Well, to answer that, Jesus, true to form, offers us... a parable (vv. 33-37). In the parable servants are put in charge of a master’s household while the master is away. There’s a sense of expectancy... the assumption of the eventual, if not immediate, return of the Master. The “blue” aspect of faithful living has found its way into the parable... the “not yet”... the anticipation of something to come.
But what about the now? As the servant waits for the master’s return... what’s actually expected of the ones left in charge? Well, the answer’s both surprisingly obvious and remarkably hidden from view; the servants are responsible for everything the master owns... the household... including (it’s assumed) the care and nourishment of the others in the household. Because the most basic, foundational purpose of any household, is to make sure the members of the household (the family) are cared for... or fed.
It seems important to Jesus... that while we wait, expectantly, in the now, for the Master’s return... that we, as servants of Christ, make sure that everything... and everyone... is cared for... that the members of the household are fed.
The simple act of caring for others... is a pivotal part of our calling to follow Christ... and essential to our ministry in the name of Christ.
Jesus has given us a basic, simple, unpretentious way of keeping ourselves prepared for the coming of Christ in glory and judgment: be certain everybody is cared for.
It reminds me of Jesus’ words in Matthew 25: “Lord, when did we see you hungry and feed you?” (see v. 44). In other words, “When did we see you in need, Lord?” And Jesus answered, “Truly I tell you, whatever you did for one of the least of these brothers and sisters of mine, you did for me.”

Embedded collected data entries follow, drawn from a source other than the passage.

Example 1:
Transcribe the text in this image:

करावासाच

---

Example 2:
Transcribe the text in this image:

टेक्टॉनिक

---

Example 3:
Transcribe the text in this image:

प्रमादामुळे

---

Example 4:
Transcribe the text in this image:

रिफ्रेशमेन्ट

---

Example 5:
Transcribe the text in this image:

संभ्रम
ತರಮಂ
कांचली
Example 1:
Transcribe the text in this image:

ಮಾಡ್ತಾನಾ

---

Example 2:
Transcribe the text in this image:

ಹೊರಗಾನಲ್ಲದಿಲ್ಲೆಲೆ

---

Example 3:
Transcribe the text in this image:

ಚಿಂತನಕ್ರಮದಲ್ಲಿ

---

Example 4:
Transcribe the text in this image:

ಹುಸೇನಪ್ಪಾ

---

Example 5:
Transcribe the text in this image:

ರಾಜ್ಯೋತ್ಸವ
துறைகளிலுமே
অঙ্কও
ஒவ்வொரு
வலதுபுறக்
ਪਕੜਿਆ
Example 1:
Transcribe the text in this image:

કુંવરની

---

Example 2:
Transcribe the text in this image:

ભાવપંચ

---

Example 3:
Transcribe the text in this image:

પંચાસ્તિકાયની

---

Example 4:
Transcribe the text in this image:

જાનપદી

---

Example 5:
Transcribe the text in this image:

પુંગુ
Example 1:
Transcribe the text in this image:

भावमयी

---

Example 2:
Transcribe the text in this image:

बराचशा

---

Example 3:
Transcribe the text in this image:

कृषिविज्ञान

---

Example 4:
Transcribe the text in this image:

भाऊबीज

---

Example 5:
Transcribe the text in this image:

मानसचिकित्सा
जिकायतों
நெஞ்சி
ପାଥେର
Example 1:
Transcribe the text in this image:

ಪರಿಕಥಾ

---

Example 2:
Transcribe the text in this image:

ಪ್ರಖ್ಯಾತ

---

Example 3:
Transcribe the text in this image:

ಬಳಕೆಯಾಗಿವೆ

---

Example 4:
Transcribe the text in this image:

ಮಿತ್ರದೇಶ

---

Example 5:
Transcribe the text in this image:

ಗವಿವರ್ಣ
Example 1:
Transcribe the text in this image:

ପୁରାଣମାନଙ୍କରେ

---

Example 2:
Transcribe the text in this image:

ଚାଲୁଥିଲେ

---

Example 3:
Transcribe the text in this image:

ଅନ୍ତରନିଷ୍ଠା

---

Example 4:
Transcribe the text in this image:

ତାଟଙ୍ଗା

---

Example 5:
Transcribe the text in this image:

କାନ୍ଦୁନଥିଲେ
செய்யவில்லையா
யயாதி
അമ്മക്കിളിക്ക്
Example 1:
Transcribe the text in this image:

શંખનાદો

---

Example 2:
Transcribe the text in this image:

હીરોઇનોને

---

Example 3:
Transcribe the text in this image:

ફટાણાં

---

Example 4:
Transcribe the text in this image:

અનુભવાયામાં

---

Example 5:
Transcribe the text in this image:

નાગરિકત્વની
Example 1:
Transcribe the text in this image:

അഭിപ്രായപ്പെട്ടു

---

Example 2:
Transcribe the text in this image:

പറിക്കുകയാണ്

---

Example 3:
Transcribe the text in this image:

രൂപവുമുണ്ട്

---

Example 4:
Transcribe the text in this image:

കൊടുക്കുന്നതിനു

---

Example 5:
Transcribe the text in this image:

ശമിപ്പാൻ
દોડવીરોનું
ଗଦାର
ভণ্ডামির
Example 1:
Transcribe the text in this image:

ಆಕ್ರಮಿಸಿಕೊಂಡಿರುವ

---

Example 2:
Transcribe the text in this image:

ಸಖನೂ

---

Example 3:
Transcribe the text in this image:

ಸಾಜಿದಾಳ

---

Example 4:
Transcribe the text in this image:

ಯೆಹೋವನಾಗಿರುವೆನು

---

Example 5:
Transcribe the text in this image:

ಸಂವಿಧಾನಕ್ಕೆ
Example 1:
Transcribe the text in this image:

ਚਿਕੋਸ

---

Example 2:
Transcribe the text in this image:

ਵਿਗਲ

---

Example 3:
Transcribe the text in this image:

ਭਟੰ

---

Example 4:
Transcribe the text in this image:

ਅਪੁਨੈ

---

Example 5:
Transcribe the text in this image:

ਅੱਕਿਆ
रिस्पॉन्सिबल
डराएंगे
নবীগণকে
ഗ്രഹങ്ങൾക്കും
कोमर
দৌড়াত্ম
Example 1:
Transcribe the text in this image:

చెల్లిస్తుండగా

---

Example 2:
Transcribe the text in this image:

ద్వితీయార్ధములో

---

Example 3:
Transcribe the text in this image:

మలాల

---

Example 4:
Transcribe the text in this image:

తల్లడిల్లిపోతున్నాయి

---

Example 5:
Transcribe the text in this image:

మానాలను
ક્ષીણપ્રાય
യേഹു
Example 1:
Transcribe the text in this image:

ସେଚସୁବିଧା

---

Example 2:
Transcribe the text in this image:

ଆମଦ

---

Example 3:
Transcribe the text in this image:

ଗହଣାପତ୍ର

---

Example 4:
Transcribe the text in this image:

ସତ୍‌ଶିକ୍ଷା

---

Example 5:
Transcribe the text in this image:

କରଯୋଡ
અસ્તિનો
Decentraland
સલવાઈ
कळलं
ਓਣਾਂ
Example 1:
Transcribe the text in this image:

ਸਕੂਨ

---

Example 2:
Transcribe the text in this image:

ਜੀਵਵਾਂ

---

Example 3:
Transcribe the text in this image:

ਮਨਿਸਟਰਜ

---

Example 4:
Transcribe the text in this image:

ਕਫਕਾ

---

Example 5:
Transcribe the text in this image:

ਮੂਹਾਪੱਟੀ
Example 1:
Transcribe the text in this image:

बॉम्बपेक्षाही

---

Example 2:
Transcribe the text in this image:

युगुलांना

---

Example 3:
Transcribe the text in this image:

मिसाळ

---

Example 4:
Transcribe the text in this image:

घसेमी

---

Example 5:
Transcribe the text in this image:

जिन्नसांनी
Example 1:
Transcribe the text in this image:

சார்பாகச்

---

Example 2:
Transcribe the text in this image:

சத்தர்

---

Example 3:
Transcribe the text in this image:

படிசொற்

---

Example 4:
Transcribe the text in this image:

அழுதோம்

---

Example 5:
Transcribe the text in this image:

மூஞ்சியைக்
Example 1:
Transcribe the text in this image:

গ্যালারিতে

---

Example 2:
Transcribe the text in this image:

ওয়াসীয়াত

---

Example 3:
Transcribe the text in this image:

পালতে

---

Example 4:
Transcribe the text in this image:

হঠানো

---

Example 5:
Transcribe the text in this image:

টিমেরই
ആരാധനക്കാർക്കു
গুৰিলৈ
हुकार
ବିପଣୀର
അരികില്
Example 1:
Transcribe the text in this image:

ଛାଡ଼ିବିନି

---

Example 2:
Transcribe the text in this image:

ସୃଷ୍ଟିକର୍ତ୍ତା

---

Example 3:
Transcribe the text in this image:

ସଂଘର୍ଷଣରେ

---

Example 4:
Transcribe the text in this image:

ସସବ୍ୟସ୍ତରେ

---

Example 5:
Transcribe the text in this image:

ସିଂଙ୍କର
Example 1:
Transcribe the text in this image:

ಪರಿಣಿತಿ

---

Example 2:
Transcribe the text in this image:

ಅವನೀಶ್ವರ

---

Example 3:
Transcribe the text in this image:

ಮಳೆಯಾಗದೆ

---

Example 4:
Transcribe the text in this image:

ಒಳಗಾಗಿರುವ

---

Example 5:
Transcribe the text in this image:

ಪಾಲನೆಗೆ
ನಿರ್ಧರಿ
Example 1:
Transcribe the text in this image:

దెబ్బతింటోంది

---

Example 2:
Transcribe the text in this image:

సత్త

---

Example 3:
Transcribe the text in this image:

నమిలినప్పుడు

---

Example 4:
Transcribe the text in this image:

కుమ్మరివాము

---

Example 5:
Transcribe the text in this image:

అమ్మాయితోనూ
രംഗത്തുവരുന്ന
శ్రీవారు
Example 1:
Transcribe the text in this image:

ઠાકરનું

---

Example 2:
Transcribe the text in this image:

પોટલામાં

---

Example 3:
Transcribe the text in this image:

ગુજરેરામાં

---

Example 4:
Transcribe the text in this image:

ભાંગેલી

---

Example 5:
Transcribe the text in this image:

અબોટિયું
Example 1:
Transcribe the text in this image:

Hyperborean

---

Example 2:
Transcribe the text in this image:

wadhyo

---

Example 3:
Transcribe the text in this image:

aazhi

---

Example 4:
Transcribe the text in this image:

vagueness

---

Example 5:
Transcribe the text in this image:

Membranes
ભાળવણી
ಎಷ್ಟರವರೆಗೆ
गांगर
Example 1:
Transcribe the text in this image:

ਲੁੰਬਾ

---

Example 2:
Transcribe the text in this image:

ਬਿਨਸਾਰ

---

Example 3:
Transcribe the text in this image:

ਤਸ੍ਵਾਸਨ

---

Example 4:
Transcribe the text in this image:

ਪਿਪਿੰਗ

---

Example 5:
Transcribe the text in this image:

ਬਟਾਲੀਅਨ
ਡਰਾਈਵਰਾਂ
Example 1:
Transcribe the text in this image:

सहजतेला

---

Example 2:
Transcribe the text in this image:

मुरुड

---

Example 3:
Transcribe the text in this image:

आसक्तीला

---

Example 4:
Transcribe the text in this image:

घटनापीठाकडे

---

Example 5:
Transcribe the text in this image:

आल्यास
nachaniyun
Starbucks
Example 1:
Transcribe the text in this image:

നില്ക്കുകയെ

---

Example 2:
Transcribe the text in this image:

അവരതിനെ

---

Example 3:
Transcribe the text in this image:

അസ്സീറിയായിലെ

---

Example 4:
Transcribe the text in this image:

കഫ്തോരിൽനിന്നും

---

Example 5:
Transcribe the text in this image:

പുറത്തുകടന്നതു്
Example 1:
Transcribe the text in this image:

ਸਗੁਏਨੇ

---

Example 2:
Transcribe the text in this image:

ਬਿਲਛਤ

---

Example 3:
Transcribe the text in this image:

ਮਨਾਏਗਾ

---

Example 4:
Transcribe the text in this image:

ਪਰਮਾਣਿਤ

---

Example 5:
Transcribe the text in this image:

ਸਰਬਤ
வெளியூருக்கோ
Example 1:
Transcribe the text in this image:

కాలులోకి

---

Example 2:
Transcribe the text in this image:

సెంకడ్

As you and I begin Advent... as we anticipate the Lord’s return... as we wait expectantly... instead of inquiring about dates and making predictions, Jesus calls us to ask the less-attractive and less-enticing, but far more morally relevant question, “Is everyone being cared for?” And by everyone... Jesus would mean from the least to the greatest. Is everyone warm? Is everyone remembered? Clothed? Loved? Is everyone fed?
The operative question’s not “When is Jesus coming?” but “What are we called to do in the meantime?” The answer? Tend to the now...
That’s how we welcome Christ, at Advent... and into our lives every single day.